#### Required action
Return only the tail of the data below, word for word: the line with "объявили выговор за концерты Басты" and each line after it through the final one.
*** Available data
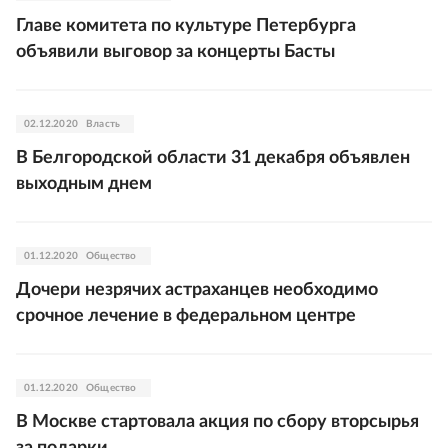
Главе комитета по культуре Петербурга
объявили выговор за концерты Басты
02.12.2020
Власть
В Белгородской области 31 декабря объявлен
выходным днем
01.12.2020
Общество
Дочери незрячих астраханцев необходимо
срочное лечение в федеральном центре
01.12.2020
Общество
В Москве стартовала акция по сбору вторсырья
******
#### Task solution
объявили выговор за концерты Басты
02.12.2020
Власть
В Белгородской области 31 декабря объявлен
выходным днем
01.12.2020
Общество
Дочери незрячих астраханцев необходимо
срочное лечение в федеральном центре
01.12.2020
Общество
В Москве стартовала акция по сбору вторсырья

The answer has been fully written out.